Concept: Test-first Design
This concept describes a technique to bring test design chronologically in-line with software design.
Relationships
Main Description

Test-first design is the practice of writing developer tests and implementation code concurrently and at a very fine level of granularity.

In test-first design, the developer first writes a small portion of a developer test, and then writes just enough implementation code to make that developer test compile and execute. Then they write a little bit more of the test and then add enough code to make that new bit compile and pass. This cycle can last somewhere between 30 seconds and five minutes. Rarely does it grow to ten minutes. In each cycle, the tests come first. Once a unit test is done, the developer goes on to the next test until there are no more tests to be written for the implementation of the work item currently under development.

The practice of test-first design changes how the developer thinks. Tests are not written as an afterthought. Instead, developer tests are written as part of the everyday, every minute way of building software.

What are the advantages of test-first design?
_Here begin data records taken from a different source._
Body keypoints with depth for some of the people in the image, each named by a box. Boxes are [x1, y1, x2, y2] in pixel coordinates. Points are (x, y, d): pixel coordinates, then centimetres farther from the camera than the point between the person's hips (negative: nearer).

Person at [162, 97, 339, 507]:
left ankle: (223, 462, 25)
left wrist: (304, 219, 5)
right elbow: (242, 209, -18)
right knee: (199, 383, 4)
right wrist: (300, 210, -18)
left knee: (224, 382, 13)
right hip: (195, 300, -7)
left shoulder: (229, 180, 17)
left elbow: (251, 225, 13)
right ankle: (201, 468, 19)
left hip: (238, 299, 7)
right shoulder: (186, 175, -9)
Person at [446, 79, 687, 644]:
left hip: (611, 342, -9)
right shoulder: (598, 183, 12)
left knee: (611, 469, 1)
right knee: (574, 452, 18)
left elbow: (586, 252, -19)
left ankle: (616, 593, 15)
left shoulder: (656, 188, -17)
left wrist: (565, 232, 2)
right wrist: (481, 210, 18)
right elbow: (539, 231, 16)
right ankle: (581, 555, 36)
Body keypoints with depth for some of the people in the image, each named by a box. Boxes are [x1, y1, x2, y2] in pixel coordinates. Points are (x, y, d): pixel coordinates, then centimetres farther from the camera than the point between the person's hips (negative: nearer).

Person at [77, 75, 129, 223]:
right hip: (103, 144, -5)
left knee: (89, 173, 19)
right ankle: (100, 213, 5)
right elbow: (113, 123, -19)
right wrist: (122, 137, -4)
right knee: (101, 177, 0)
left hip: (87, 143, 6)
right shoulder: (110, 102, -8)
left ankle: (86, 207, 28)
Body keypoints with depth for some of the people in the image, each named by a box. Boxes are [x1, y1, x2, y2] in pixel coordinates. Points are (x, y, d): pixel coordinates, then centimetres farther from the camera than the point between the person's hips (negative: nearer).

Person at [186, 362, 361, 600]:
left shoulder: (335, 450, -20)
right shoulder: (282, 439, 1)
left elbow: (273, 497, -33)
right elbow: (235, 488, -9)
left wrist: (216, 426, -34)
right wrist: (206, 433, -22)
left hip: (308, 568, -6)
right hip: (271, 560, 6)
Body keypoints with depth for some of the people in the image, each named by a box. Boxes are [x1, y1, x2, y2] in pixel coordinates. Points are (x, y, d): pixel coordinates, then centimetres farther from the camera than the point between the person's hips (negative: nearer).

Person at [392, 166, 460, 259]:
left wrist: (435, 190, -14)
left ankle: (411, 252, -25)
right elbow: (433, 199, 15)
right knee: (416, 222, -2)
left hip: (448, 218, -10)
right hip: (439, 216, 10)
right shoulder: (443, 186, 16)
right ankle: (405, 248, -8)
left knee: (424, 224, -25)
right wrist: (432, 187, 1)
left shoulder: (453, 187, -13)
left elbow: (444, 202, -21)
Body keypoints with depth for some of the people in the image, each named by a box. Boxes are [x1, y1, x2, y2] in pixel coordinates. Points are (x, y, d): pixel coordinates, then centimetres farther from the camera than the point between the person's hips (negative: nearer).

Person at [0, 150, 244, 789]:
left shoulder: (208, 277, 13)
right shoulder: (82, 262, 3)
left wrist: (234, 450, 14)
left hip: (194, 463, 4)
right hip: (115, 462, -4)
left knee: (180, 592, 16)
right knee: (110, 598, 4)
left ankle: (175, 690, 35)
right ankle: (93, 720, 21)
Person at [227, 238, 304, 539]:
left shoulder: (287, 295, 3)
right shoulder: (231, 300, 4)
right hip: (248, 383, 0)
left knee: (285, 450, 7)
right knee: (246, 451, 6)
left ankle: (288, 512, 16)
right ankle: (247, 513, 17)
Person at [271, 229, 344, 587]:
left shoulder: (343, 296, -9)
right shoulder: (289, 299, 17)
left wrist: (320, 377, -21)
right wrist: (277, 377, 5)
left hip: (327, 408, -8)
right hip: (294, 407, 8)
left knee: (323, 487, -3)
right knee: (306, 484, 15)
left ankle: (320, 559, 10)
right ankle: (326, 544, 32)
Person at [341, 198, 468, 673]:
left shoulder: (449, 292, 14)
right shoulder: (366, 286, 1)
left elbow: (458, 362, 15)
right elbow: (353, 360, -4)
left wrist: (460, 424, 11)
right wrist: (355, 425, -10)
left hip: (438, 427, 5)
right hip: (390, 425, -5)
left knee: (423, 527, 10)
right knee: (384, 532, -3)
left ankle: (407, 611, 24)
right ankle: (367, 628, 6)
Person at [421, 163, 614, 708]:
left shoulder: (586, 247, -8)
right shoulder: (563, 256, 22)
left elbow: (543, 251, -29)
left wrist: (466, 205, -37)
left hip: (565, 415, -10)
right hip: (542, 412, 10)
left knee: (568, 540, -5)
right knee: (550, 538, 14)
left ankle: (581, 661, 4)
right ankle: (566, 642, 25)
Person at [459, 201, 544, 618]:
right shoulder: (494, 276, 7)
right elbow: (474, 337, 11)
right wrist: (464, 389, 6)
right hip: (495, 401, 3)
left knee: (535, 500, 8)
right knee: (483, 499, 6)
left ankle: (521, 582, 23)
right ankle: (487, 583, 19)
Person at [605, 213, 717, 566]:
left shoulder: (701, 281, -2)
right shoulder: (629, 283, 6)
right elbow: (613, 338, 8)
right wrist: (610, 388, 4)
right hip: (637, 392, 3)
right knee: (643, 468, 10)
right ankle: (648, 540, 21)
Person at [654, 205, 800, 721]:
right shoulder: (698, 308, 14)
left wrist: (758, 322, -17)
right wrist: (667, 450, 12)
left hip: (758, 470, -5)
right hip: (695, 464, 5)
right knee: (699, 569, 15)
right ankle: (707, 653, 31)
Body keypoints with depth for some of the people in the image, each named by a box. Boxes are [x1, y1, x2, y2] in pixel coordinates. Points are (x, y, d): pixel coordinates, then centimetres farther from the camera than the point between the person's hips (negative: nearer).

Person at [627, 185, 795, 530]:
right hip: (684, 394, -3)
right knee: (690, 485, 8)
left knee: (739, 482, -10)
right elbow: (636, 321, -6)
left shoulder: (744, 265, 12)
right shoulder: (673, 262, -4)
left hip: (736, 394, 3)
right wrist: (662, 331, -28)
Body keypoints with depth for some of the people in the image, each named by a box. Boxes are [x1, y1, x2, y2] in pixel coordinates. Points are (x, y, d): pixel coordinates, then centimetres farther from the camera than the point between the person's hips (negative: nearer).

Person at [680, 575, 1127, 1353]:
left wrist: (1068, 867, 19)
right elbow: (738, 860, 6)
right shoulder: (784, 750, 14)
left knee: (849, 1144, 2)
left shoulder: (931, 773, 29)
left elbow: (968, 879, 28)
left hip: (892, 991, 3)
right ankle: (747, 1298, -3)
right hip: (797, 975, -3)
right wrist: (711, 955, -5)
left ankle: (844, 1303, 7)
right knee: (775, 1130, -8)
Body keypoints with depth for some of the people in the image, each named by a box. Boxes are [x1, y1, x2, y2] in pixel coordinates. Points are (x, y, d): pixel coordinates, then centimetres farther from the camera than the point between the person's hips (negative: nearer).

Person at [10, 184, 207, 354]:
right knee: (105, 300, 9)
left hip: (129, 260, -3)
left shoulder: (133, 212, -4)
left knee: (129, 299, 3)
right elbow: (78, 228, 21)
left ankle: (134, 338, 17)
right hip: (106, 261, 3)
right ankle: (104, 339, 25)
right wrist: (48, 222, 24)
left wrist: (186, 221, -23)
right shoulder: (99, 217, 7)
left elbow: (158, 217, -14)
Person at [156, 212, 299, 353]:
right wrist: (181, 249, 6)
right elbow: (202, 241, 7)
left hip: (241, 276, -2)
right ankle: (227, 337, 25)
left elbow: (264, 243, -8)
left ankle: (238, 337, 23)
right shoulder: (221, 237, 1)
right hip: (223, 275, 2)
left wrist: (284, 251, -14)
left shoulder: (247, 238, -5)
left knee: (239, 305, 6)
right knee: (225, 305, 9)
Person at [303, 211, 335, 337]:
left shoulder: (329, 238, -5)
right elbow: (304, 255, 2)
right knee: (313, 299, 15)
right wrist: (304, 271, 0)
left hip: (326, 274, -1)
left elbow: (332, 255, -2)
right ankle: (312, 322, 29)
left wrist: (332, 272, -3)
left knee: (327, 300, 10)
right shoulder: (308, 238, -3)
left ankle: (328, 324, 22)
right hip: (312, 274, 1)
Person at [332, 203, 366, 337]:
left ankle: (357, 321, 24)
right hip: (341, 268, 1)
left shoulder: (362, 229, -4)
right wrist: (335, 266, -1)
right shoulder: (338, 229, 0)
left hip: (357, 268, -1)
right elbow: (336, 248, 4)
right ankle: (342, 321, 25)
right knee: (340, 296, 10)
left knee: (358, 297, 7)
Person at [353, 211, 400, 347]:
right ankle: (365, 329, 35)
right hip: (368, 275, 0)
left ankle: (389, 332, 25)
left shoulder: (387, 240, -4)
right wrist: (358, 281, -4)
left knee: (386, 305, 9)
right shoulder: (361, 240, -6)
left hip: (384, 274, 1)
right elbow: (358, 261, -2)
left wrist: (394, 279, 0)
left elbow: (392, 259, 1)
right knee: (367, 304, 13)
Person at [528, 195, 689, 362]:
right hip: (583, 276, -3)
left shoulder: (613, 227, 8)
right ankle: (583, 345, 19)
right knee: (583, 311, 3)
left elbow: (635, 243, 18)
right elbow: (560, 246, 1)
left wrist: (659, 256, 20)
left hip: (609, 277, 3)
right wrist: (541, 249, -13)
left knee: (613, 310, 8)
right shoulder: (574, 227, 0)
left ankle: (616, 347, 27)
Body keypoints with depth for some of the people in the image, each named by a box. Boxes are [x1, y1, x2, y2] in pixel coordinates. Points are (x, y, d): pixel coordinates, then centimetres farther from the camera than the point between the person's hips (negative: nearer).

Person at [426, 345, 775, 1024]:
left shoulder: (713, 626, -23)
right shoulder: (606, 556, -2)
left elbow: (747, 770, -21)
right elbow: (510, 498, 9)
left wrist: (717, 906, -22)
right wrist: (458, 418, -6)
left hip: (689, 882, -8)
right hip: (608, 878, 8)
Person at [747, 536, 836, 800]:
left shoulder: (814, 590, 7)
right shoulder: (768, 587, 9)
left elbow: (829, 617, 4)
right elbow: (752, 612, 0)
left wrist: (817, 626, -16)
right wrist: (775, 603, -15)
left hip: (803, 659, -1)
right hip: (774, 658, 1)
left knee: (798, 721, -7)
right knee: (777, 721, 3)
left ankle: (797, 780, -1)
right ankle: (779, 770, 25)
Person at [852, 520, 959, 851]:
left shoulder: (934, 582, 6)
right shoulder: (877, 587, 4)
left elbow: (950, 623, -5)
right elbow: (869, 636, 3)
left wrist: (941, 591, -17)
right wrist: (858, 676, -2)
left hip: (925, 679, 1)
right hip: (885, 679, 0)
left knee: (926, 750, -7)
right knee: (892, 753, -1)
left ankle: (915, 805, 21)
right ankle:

  1. Assumptions in the design are analyzed before the implementation code is written. To write developer tests, an examination must be made of the behavior of each piece of code to be written, correct and incorrect behaviors must be defined. In a way, writing the tests before the code can be considered a version of detailed design.
  2. Code units designed for testability up front are cleaner and more loosely coupled.
  3. Errors are found earlier. Errors or gaps in the requirements and design are identified before coding begins when it could be more tempting to move ahead based on assumptions.
  4. A clearer collaboration strategy between the developer and others that might be responsible for the requirements, architecture, and design is put in place. During the creation of the tests, there must be a meeting of the minds as to what has been specified. After that, the implementation can carry on with confidence that there is a shared vision of what the code should do.
  5. There are unambiguous criteria for completion of the code. When the tests pass, the code is working as specified. Non-functional quality dimensions can be dealt with separately, but there is a clear moment when the code behaves correctly.
  6. The technique drives the developer to work in smaller increments with faster quality feedback. At any time the developer is just one test away from having error-free code.
  7. There is a separation of concerns and effort between getting code working and improving the quality of the code that already runs correctly. Separating out these two areas of concern provides focus and time management support to a developer who in one pass over the implementation makes it pass the tests as simply as possible and then in a subsequent pass, looks for areas to improve.